P95: 95% below — common SLA metric
P99: 99% below — tail latency
P99.9: 99.9% below — extreme tail
Example: API response times (ms)
P50 = 45 ms (half of requests faster than this)
P90 = 120 ms (90% under 120 ms)
P95 = 250 ms (SLA target)
P99 = 800 ms (1 in 100 this slow)
Why percentiles matter more than mean:
Mean = 60 ms sounds great
But P99 = 3000 ms means 1% of users wait 3 seconds
At 10K requests/sec, that's 100 users per second hitting 3s
Computing percentiles from command line
# Sort numerically, find P95 from a file of latency values
sort -n latencies.txt | awk '
{a[NR]=$1}
END {
p50=a[int(NR*0.50)]
p90=a[int(NR*0.90)]
p95=a[int(NR*0.95)]
p99=a[int(NR*0.99)]
printf "P50=%d P90=%d P95=%d P99=%d\n", p50, p90, p95, p99
}'
# Basic stats from a column of numbers
awk '{sum+=$1; sumsq+=$1*$1; n++}
END {
mean=sum/n
var=sumsq/n - mean^2
printf "n=%d mean=%.2f sd=%.2f\n", n, mean, sqrt(var)
}' data.txt
Correlation and Regression
Correlation coefficient
Pearson's r: measures linear relationship between two variables
r = sum((xi - x̄)(yi - ȳ)) / sqrt(sum(xi - x̄)^2 × sum(yi - ȳ)^2)
Interpretation:
r = 1 perfect positive linear relationship
r = -1 perfect negative linear relationship
r = 0 no linear relationship (may still be nonlinear!)

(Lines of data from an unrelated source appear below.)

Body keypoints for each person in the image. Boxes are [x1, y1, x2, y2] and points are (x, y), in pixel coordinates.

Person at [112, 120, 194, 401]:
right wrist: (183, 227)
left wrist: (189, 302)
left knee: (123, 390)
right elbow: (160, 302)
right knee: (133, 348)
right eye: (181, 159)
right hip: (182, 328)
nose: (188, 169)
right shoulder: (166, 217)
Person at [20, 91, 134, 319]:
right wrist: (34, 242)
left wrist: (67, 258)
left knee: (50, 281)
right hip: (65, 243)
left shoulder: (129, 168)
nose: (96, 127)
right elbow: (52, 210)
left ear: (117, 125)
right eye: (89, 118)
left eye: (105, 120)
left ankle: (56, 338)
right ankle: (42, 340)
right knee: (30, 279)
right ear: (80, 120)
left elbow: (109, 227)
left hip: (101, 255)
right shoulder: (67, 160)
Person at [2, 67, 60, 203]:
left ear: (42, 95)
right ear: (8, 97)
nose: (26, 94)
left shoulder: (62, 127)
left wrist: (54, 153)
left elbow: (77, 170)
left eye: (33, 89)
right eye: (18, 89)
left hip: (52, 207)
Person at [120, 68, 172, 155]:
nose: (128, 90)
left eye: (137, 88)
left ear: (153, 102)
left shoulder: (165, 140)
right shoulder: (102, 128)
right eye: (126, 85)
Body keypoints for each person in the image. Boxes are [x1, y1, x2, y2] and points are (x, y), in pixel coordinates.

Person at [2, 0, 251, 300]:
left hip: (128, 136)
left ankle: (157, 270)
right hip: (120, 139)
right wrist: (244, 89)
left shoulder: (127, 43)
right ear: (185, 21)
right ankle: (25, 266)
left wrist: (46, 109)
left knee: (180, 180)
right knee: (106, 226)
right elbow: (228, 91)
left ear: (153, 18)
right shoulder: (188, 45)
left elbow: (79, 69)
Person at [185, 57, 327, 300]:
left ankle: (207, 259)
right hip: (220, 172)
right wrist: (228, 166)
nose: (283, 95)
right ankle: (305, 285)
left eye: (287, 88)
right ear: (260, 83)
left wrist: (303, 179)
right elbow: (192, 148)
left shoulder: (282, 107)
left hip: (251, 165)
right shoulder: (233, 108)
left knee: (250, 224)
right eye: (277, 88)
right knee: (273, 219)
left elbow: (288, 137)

|r| > 0.7 strong correlation
|r| < 0.3 weak correlation
CAUTION: correlation ≠ causation
Ice cream sales and drownings are correlated (summer)
CPU usage and errors may correlate without one causing the other
Linear regression
Best fit line: ŷ = mx + b
Slope: m = r × (sy / sx)
Intercept: b = ȳ - m × x̄
R^2 (coefficient of determination):
R^2 = r^2
Proportion of variance in y explained by x
R^2 = 0.85 means "85% of variation explained by the model"
Hypothesis Testing (Concepts)
Framework
Null hypothesis H0: "no effect" or "no difference"
Alternative hypothesis: "there IS an effect"
p-value: probability of seeing data this extreme if H0 is true
p < 0.05: reject H0 (statistically significant)
p >= 0.05: fail to reject H0 (not enough evidence)
Type I error (false positive): reject H0 when it's true (α)
Type II error (false negative): fail to reject when false (β)
Example: "Did the new config reduce latency?"
H0: mean latency before = mean latency after
H1: mean latency after < mean latency before
Collect samples, compute test statistic, find p-value
Practical application
A/B testing: Compare two configurations
Collect metrics from both, test if difference is significant
Anomaly detection:
If observation > μ + 3σ, flag as anomaly
P(normal value > 3σ) ≈ 0.13%
Change detection:
Before: mean response = 50ms, sd = 10ms
After: mean response = 55ms
Is 5ms increase significant or just noise?
Depends on sample size and variance